In a post on my blog, I recently discussed the difference between supporting safety philosophically and operationally. One reader posed the question, “how do you get leadership to move from philosophical support to actual support?”
It’s a good question, and like most good questions doesn’t have any simple answer, at least not ethical ones.
In many cases, we’re to blame for people supporting safety philosophically but balking at taking any action that would expose the hypocrisy endemic to valuing something in the abstract but not really caring enough to DO something of substance about it. Most of us, if we are honest, are hypocrites about some things. For example, I care about the homeless but you don’t see me building bunk beds in my basement. I have volunteered to feed the homeless, but doing something once a year is hardly doing making a difference except for making me feel better.

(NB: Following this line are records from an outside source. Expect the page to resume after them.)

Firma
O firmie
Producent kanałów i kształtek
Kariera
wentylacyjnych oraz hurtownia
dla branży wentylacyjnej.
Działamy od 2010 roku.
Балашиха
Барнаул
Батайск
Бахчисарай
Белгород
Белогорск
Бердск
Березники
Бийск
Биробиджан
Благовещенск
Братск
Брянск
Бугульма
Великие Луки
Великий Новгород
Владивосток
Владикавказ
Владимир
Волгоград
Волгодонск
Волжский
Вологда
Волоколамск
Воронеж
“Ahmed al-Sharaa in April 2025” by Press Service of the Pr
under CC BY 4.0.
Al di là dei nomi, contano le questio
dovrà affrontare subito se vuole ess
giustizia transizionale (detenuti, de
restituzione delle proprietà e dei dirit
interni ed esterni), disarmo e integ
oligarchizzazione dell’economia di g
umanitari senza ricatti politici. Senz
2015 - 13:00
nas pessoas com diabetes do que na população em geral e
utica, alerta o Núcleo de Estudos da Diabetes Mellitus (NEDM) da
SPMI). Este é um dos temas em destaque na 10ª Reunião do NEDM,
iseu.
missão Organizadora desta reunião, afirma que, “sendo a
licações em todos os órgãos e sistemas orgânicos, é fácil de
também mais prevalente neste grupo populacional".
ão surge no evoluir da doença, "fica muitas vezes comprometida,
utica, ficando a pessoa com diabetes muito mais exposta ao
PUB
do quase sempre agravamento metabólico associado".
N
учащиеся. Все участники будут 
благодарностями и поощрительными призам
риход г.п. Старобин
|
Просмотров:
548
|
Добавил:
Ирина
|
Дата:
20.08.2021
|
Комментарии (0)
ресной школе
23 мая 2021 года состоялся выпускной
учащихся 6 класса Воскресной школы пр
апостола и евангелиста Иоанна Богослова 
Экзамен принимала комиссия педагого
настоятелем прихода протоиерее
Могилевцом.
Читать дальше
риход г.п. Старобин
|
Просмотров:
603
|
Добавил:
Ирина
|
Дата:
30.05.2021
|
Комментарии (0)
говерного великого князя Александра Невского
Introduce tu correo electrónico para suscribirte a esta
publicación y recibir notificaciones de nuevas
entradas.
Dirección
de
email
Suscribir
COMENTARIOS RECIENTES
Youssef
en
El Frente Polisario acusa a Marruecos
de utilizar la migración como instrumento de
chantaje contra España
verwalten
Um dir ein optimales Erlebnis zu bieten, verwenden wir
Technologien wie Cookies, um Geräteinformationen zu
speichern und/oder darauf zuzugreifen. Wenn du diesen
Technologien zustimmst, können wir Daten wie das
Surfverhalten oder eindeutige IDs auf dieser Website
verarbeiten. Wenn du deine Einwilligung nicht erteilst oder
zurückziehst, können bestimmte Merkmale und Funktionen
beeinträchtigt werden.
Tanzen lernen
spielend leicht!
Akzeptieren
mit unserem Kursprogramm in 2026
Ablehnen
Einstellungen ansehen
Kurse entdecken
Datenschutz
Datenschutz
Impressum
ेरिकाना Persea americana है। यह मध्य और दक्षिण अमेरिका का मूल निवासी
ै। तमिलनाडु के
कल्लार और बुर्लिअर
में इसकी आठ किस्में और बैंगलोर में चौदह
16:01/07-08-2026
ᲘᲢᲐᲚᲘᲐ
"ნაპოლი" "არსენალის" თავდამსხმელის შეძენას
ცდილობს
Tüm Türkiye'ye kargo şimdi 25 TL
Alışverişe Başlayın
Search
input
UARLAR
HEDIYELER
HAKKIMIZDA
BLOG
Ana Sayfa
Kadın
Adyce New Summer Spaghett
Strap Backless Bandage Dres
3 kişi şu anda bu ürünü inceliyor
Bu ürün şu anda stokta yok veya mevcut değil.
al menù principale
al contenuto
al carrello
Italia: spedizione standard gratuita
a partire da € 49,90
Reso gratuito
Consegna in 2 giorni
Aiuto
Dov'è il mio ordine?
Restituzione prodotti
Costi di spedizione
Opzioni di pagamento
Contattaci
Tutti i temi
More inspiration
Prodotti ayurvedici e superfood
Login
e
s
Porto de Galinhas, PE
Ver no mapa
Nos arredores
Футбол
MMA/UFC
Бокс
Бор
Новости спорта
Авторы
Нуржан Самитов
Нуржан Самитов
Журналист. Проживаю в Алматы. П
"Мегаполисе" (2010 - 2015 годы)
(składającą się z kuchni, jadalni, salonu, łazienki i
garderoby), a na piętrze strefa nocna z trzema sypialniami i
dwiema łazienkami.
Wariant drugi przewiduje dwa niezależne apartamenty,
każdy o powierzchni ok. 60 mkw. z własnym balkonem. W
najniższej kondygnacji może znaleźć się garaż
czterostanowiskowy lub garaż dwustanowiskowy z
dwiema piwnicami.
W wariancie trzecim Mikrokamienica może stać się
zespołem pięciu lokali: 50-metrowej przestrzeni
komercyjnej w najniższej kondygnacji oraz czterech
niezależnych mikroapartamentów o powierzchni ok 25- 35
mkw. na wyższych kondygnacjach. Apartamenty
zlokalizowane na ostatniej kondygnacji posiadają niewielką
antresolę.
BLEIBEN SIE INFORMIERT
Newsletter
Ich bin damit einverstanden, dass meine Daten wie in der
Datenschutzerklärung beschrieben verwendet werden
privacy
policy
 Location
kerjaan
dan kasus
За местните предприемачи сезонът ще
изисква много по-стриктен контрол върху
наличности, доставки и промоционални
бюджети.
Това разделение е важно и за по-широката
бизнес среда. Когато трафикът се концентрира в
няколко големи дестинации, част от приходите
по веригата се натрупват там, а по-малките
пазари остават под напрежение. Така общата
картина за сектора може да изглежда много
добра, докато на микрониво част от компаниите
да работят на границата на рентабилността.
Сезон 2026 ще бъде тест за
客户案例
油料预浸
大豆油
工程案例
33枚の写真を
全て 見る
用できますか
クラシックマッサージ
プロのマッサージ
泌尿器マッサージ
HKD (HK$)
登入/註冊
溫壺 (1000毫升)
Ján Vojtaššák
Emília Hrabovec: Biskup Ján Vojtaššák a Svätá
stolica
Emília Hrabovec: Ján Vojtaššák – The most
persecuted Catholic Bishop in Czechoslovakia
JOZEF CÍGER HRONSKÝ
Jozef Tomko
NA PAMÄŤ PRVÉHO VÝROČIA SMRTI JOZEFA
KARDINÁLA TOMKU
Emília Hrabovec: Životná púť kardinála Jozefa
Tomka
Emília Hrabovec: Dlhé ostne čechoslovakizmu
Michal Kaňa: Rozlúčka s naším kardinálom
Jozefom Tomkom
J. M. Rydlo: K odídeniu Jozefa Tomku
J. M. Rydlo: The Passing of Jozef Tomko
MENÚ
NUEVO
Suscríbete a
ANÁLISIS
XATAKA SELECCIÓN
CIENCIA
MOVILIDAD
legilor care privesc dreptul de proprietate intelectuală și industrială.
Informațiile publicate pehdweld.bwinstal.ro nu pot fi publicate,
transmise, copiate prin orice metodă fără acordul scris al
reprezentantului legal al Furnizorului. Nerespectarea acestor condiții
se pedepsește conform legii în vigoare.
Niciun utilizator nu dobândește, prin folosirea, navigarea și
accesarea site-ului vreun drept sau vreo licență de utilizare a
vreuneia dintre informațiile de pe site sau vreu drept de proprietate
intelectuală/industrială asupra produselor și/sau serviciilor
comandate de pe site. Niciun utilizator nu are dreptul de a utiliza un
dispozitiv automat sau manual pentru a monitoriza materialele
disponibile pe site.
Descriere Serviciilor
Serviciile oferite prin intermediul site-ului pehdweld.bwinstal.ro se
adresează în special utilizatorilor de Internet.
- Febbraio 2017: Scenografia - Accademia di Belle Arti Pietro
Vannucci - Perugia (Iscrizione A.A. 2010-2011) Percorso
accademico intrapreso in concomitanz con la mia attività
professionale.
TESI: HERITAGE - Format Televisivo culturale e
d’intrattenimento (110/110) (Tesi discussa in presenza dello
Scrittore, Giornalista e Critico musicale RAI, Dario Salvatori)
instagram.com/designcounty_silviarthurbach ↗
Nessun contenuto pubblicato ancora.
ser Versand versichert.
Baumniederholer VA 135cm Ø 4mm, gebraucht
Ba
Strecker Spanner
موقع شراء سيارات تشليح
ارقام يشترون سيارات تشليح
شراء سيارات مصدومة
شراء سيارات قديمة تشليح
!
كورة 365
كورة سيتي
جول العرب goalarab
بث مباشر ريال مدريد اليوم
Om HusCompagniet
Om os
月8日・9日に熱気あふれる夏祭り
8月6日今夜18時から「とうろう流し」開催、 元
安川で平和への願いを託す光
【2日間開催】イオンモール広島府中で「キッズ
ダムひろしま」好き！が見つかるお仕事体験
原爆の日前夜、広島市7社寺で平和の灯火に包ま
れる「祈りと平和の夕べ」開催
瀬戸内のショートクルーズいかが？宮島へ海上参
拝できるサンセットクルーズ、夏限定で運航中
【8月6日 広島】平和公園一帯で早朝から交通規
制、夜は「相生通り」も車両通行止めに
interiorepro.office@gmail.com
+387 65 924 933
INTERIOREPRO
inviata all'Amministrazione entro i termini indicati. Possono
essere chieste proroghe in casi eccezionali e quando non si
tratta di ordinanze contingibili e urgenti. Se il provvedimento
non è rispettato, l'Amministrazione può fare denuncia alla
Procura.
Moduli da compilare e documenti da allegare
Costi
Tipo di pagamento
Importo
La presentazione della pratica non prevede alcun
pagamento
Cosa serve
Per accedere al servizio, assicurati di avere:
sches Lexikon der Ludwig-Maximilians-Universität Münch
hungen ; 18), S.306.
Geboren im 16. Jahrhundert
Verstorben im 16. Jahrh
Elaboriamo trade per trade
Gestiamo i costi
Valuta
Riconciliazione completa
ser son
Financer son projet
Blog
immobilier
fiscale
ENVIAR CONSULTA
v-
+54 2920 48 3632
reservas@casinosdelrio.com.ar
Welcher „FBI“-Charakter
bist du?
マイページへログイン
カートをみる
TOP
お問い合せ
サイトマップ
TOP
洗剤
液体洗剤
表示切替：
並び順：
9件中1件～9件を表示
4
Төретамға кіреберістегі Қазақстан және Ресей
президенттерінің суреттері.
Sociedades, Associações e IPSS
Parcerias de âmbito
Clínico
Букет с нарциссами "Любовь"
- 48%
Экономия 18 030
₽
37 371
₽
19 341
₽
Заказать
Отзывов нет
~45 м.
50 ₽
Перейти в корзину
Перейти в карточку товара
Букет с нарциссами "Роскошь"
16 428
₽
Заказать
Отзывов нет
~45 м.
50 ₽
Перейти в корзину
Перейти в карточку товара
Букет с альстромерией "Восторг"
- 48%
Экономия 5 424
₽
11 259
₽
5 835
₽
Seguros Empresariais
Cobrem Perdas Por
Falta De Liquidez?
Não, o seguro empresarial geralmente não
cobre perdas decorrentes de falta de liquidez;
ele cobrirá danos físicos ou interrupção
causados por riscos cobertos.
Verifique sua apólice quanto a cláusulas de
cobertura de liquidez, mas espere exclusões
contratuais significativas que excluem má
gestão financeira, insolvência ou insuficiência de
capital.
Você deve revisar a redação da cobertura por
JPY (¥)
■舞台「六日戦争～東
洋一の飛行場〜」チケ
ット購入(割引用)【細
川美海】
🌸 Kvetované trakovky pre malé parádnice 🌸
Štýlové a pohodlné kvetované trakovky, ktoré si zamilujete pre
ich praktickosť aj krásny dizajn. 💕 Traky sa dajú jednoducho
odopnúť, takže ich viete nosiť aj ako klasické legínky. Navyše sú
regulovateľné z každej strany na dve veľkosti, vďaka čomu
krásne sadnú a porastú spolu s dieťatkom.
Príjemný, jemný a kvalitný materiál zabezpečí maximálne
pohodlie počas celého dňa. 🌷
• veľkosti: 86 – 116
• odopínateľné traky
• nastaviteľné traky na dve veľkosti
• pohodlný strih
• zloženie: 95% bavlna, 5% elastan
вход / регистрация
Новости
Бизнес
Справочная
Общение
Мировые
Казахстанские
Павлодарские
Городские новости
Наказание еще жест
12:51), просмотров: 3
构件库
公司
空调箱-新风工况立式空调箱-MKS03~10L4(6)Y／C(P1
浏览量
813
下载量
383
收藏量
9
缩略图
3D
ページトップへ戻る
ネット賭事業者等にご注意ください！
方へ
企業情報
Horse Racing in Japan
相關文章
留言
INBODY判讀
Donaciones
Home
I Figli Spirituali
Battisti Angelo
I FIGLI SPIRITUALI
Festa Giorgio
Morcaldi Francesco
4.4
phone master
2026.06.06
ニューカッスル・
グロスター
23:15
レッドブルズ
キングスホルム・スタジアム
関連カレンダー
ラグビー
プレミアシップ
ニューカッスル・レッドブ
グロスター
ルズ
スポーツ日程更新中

Most MBA programs don’t cover the basics of safety and what little many executives know about safety was taught to them by one of us. I’ve met heads of lettuce with more going on intellectually than some of the puffed up, self-important safety “professionals” who corrupt entire generations of leaders with the heretical beliefs about safety. If we are going to change the values of leadership it will be an uphill battle.
The best way to get buy-in is for the leader to have a significant emotional event. This is safety-speak for something that happens to a person that really shakes them up. One colleague and friend of mine tells of the 23-year old who died when he first became a safety professional. He told me in all earnestness how profoundly it changed him and how he doesn’t think he could do what he does without having had that experience.